Despite a difficult start to the Premier League season and a disappointing result on Thursday night in the Europa League, manager Brendan Rodgers thinks Liverpool are on the right track and that a top four finish remains an achievable goal. Speaking with the press ahead of Sunday's match against Stoke at Anfield, Rodgers pointed to the side's unity and that he believes they have, on the whole, improved with every match and practice session as the reasons for his belief that a Champions League spot is still within reach.
"There's no doubt that it's going to be very difficult for us but that is our fight," said Rodgers. "We've got great quality here. The players are very much unified and there's a wonderful spirit in the group and even though we are frustrated with last night's result, the performance in the league last time out was fantastic."

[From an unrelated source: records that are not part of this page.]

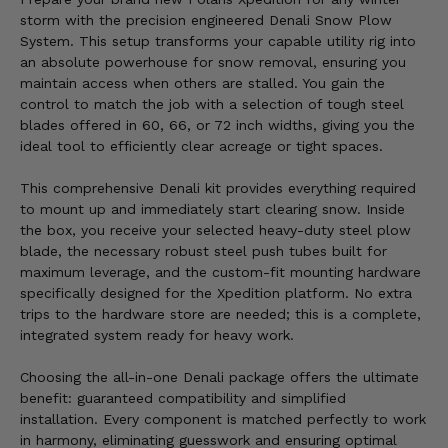
storm with the precision engineered Denali Snow Plow
System. This setup transforms your capable utility rig into
an absolute powerhouse for snow removal, ensuring you
maintain access when others are stalled. You gain the
control to match the job with a selection of tough steel
blades offered in 60, 66, or 72 inch widths, giving you the
ideal tool to efficiently clear acreage or tight spaces.
This comprehensive Denali kit provides everything required
to mount up and immediately start clearing snow. Inside
the box, you receive your selected heavy-duty steel plow
blade, the necessary robust steel push tubes built for
maximum leverage, and the custom-fit mounting hardware
specifically designed for the Xpedition platform. No extra
trips to the hardware store are needed; this is a complete,
integrated system ready for heavy work.
Choosing the all-in-one Denali package offers the ultimate
benefit: guaranteed compatibility and simplified
installation. Every component is matched perfectly to work
in harmony, eliminating guesswork and ensuring optimal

"Some of the football last night was fantastic; the speed of our passing and our movement and creativity was great. So we'll look to carry that into the weekend's game, which we know will be difficult. There's still a very long season ahead of us and we're starting to get to grips with how we are going to work as a team and I'm sure that will bring us good results.
"We have won a number of Europa League games and we have come close in a number of Premier League games and should have won but we haven't. Physcologically there's nothing [to take from 'should have won'] for me, we've just got to get the results. We've got wonderful backing from the crowd and hopefully we can get some wins and perform well for the rest of the season."
As for Liverpool's opponents on the weekend, Rodgers has suggested that Tony Pulis deserves more credit than he often receives for managing Stoke into the Premier League and giving them what appears an assured future in the top flight.
"Stoke are one of those teams who are very hard to beat, and I've got great respect for Tony Pulis and the work that he has done there and how he prepares his players. There's no right or wrong way to play football and at the end of the day it's about getting results, but obviously they have a stigma about playing a slightly longer game."
We'll see if Rodgers is singing the same tune about Stoke and Pulis after they spend ninety minutes hacking their way across the Anfield pitch.